◆ Saved data entries
- - -
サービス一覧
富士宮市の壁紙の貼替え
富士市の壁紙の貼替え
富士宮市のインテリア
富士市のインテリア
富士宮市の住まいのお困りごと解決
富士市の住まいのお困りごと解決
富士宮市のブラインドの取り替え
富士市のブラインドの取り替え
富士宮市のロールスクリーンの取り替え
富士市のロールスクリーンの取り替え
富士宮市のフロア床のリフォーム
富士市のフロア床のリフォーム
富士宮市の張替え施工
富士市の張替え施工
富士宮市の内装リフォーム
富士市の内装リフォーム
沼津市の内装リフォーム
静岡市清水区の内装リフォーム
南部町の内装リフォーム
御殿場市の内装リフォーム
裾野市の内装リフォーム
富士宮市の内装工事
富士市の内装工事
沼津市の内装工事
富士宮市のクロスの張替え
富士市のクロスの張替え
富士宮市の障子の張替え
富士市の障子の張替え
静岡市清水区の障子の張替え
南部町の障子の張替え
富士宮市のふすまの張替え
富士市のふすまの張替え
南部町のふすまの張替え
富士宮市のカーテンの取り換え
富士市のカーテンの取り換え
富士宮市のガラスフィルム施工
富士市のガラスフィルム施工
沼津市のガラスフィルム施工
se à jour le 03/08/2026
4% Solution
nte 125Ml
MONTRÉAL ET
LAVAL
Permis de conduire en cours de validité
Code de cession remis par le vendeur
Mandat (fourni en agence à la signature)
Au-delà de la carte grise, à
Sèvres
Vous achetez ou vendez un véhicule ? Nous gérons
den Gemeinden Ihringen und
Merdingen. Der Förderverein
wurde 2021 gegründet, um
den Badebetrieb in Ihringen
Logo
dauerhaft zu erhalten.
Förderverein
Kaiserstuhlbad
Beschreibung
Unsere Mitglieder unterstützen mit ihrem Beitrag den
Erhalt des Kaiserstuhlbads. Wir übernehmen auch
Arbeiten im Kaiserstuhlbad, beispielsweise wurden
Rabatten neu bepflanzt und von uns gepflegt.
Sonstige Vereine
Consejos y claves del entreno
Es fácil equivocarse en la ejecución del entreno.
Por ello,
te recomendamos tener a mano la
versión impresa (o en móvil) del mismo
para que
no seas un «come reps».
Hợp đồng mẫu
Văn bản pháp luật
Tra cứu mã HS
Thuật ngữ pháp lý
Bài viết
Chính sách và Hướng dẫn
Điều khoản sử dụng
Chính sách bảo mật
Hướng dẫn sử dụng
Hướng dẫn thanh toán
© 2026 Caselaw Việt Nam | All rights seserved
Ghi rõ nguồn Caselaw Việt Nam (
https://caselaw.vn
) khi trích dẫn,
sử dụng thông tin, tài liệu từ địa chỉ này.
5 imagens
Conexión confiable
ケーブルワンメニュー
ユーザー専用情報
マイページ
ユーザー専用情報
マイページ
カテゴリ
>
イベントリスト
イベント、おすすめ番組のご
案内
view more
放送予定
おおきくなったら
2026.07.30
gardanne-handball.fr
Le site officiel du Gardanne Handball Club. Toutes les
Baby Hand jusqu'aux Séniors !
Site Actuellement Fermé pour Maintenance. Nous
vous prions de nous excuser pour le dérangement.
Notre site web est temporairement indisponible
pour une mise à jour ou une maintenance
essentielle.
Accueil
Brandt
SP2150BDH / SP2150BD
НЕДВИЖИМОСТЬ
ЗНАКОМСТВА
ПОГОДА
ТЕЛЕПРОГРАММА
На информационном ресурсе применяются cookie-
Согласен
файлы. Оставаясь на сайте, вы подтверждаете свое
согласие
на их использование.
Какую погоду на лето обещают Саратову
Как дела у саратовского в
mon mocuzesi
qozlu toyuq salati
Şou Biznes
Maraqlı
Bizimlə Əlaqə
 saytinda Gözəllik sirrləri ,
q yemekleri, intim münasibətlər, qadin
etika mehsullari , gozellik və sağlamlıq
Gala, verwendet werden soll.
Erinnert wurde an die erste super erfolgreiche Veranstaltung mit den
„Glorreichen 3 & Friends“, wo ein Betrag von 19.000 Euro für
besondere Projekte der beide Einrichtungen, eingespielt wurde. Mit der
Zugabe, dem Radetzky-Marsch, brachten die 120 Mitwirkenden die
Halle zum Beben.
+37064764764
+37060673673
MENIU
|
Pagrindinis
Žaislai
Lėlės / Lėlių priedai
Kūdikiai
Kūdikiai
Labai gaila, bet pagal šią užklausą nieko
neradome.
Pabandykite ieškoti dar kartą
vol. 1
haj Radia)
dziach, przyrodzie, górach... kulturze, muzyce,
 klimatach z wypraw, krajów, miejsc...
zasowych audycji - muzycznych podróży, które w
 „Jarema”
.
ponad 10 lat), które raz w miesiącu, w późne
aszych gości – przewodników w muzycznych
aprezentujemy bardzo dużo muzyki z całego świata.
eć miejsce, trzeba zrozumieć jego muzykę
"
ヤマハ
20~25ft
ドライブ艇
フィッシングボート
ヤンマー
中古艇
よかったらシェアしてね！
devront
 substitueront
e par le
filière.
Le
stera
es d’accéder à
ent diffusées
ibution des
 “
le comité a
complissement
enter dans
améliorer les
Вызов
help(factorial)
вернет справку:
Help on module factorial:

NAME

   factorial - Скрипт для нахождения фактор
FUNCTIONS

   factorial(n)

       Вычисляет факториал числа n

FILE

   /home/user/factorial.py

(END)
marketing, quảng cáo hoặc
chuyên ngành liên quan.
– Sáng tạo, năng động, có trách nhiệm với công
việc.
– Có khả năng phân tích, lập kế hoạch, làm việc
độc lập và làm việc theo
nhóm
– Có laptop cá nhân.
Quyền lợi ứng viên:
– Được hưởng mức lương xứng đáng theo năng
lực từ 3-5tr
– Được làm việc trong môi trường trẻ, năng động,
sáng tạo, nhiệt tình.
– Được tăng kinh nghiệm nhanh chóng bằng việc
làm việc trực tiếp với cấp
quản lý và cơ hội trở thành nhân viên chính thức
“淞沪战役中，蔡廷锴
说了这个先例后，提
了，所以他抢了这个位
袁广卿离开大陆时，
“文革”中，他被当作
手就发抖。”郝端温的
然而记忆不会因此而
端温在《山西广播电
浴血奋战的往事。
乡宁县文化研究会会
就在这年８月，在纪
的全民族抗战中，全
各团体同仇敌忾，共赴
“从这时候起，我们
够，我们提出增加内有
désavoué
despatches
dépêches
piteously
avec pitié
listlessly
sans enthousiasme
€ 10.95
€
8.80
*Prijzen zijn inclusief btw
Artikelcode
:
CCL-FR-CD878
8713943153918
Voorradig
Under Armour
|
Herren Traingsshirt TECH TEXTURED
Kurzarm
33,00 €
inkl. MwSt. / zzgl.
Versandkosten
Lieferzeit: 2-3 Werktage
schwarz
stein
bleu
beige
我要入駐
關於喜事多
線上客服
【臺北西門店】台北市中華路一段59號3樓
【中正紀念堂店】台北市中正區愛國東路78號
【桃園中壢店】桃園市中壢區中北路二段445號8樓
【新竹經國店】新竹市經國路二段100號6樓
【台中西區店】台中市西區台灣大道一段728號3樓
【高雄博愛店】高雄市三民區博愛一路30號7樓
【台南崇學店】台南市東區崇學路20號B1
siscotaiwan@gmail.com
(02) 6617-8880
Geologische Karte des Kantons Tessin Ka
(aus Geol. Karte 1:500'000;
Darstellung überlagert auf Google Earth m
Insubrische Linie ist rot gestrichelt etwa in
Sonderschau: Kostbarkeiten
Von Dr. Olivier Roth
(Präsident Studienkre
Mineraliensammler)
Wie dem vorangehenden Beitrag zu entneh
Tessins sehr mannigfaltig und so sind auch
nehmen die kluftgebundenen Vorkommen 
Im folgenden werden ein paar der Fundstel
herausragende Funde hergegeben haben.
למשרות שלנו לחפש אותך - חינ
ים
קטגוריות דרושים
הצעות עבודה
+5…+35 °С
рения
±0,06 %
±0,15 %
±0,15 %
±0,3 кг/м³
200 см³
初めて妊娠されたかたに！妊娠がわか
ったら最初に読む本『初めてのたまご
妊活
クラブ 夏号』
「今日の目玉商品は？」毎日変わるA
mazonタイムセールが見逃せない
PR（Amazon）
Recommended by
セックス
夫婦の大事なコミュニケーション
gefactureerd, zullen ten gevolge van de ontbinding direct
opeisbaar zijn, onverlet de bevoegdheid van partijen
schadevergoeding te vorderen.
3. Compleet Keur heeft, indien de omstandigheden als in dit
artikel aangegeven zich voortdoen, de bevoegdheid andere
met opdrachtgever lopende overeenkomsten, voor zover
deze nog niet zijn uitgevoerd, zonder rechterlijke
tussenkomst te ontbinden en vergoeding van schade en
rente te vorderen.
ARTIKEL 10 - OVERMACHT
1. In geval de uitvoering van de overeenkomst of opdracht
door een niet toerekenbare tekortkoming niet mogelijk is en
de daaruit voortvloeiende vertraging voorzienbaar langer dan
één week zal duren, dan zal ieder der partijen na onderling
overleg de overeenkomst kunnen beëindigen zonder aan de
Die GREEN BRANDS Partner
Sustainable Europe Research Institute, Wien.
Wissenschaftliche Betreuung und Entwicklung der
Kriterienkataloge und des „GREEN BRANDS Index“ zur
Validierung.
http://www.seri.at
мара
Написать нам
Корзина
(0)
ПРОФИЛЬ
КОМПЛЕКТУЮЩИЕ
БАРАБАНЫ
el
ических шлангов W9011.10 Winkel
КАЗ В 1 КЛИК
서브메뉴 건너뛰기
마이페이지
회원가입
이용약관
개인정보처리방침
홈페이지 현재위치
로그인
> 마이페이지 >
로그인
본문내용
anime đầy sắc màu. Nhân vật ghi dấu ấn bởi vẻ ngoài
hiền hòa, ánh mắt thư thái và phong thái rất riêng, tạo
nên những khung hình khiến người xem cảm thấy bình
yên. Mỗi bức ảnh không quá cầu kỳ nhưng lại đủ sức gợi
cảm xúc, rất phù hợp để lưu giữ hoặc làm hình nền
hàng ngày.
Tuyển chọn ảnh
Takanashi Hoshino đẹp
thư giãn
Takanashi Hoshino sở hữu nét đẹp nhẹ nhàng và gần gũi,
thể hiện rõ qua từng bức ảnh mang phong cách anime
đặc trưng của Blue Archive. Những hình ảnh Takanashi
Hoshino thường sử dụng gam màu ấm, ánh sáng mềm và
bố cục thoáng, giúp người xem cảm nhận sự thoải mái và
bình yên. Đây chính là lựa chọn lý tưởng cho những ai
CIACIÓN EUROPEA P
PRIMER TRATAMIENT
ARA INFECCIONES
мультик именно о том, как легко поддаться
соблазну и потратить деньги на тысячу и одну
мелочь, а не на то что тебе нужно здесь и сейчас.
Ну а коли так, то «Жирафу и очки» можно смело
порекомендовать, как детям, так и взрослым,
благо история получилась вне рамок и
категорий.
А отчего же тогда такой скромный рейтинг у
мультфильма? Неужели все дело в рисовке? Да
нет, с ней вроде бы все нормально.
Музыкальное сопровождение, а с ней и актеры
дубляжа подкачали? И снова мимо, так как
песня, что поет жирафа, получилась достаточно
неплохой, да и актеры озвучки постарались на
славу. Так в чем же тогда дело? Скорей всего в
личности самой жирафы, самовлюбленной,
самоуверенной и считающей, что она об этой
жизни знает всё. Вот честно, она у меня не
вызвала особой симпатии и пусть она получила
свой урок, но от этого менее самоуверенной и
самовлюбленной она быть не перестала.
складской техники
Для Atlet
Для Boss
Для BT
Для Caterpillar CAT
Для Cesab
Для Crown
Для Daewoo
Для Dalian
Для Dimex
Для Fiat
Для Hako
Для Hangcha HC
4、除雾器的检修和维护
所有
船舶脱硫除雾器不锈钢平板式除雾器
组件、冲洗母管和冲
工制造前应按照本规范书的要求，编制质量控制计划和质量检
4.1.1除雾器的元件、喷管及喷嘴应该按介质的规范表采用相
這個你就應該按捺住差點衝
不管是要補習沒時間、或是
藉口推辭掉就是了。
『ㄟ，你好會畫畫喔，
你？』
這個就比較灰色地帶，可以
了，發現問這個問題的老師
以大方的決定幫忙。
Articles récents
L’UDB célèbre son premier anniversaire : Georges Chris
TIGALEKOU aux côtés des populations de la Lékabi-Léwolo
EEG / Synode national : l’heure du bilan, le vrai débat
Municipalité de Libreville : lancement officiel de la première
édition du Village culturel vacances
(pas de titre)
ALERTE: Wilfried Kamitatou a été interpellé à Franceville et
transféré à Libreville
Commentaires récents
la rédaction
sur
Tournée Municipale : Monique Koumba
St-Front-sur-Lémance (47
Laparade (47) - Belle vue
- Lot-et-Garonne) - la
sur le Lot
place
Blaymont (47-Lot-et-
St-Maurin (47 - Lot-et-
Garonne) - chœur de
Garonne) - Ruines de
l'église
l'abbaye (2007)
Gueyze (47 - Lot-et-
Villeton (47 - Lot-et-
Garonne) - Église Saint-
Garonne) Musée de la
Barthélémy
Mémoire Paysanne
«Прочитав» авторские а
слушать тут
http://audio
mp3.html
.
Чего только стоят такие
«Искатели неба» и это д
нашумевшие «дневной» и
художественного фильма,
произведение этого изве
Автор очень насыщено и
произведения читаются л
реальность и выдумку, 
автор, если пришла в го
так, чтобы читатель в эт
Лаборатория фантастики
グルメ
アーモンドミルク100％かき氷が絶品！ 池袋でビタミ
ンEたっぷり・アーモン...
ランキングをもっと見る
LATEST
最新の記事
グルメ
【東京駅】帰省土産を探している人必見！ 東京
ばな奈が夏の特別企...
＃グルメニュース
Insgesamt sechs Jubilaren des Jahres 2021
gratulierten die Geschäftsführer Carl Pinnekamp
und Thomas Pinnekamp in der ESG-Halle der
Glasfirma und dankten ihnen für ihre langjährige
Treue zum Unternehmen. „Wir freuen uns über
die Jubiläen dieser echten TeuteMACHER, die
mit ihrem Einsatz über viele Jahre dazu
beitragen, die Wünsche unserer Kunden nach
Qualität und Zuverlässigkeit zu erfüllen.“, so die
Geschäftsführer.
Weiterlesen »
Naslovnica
- - -
◆ EXERCISE OBJECTIVE
Pick out every line in the entries above that contains the word "hoặc" and copy each one in full. Case matters.

◆ SOLUTION TO THE EXERCISE
marketing, quảng cáo hoặc
cảm xúc, rất phù hợp để lưu giữ hoặc làm hình nền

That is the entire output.